Uma reportagem intitulada “Professora evangélica prega em aula e aluno sofre bullying na escola” disponível do site http://br.noticias.yahoo.com coloca em pauta a relação entre religião e processo educacional. Passo a exibir trechos da própria matéria para que a notícia fique clara: “Adolescente de 15 anos passou a ser vítima de bullying e intolerância religiosa como resultado de pregação evangélica realizada pela professora de História Roseli Tadeu Tavares de Santana. Aluno do 2º ano do Ensino Médio na Escola Estadual Antonio Caputo, no Riacho Grande, em São Bernardo, o garoto começou a ter falta de apetite, problemas na fala e tiques nervosos.

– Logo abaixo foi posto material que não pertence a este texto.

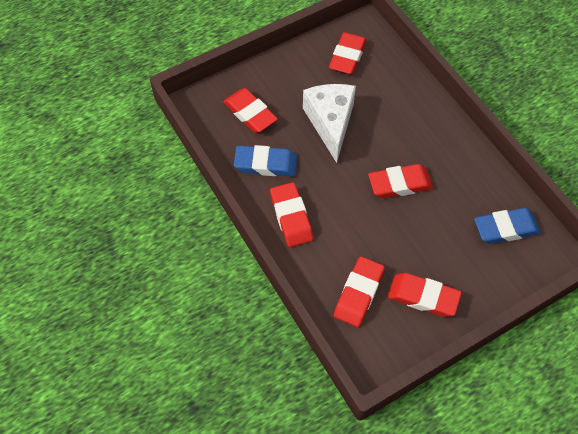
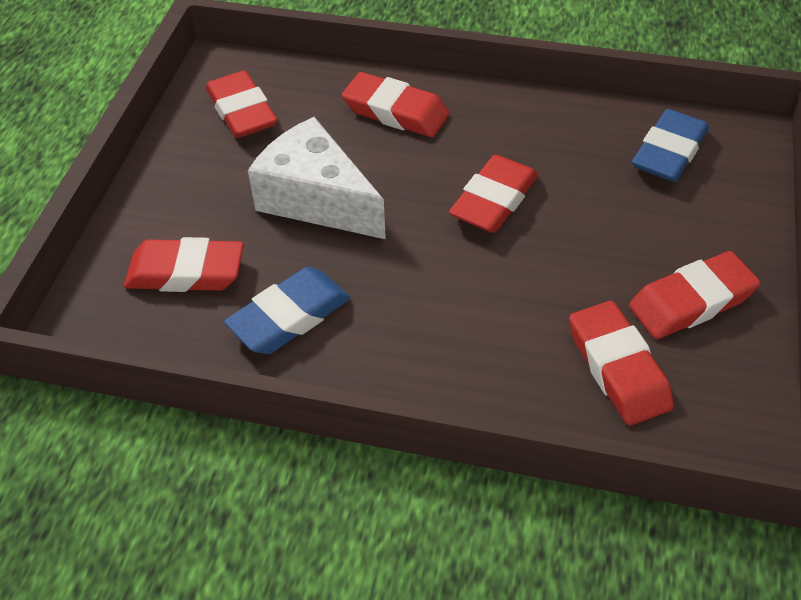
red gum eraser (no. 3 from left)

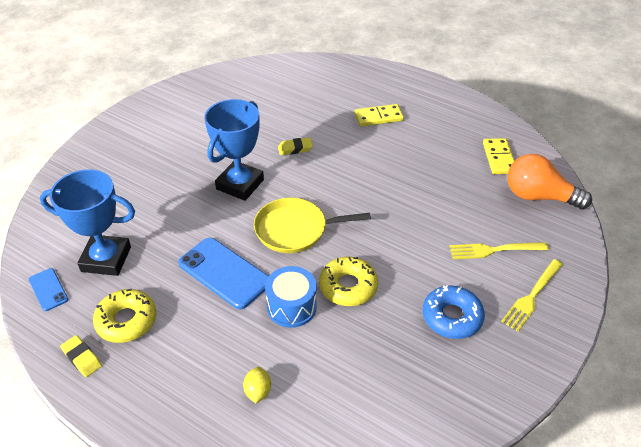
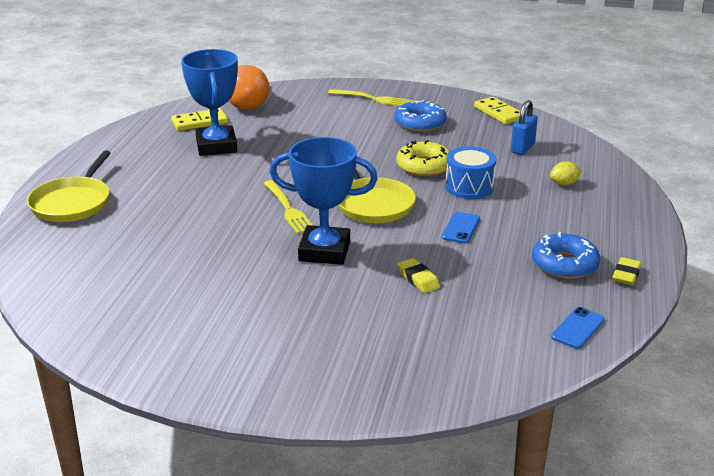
bright yellow frying pan (no. 1 from left)
royal blue trophy (no. 1 from left)
bright yellow table fork (no. 1 from left)
bright yellow gum eraser (no. 1 from left)
royal blue smartphone (no. 1 from left)
bright yellow domino (no. 2 from left)
royal blue padlock
royal blue donut (no. 2 from left)

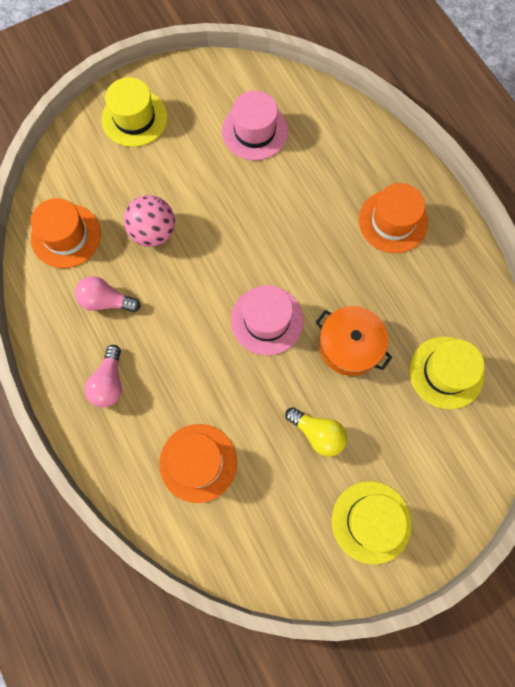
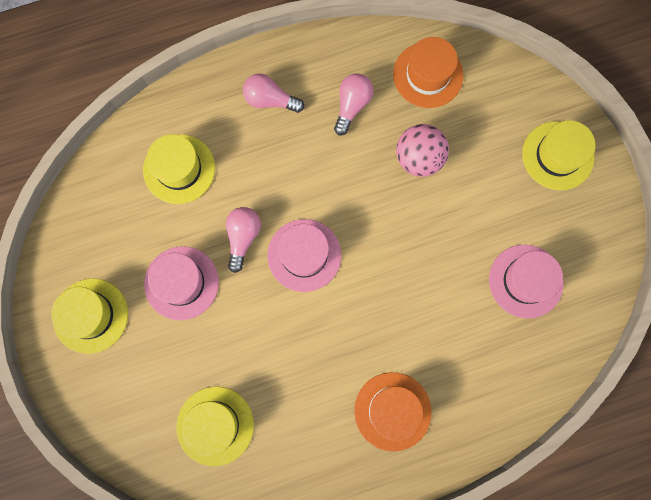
bright yellow top hat (no. 2 from left)
pink top hat (no. 1 from left)
pink light bulb (no. 1 from left)
bright orange cooking pot

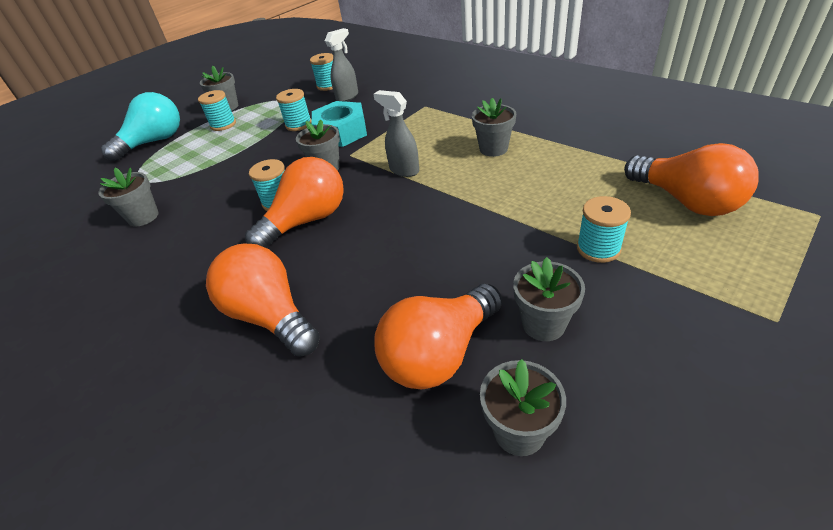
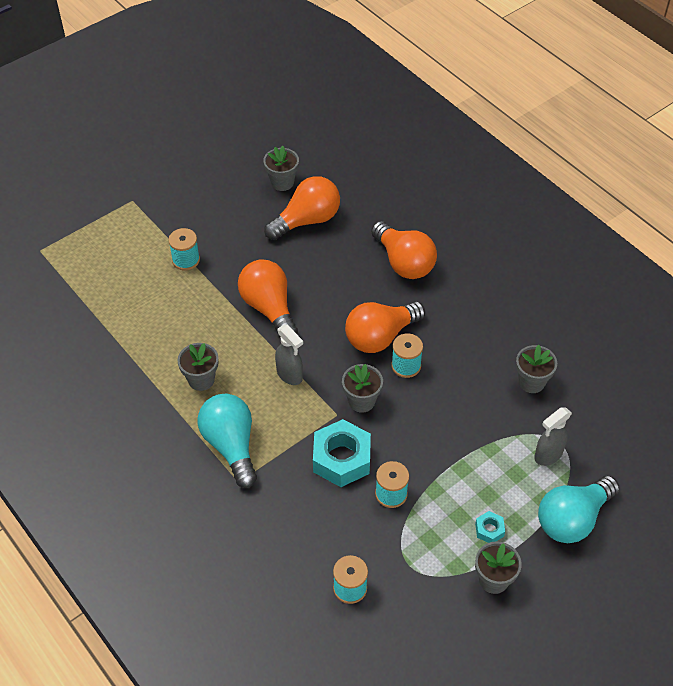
turquoise light bulb (no. 1 from left)
bright orange light bulb (no. 1 from left)
turquoise nut (no. 2 from left)
grey spray bottle (no. 2 from left)
grey plant pot (no. 6 from left in the first image)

Ele passou a ser alvo de colegas de classe porque é praticante de candomblé e não queria participar das pregações da professora, que faz um ritual antes de começar cada aula: tira uma Bíblia e faz 20 minutos de pregação evangélica aos alunos. O adolescente, que no ano passado começou a ter aulas com ela, ficava constrangido. Seu pai, o aposentado Sebastião da Silveira, 64 anos, é sacerdote de cultos afros. Neste ano, por não concordar com a pregação, decidiu não imitar os colegas. Eles perceberam e sua vida mudou”.

Em primeiro lugar, não há o que se discutir do ponto de vista da lei: o Estado brasileiro é laico e, portanto, a educação fomentada por este o é também, desta forma não é possível que se pregue esta ou aquela religião, não é papel do Estado fazê-lo, mas sim o de promover, também através da educação formal, a tolerância religiosa e o respeito à diferença.

A atitude da professora é, dito isto, inaceitável e bastante errônea, pois ao pregar uma religião e apontá-la como a correta utilizando-se do seu tempo de aula para tal, ela está indo contra o princípio acima mencionado e desfigurando a ação e o papel da educação.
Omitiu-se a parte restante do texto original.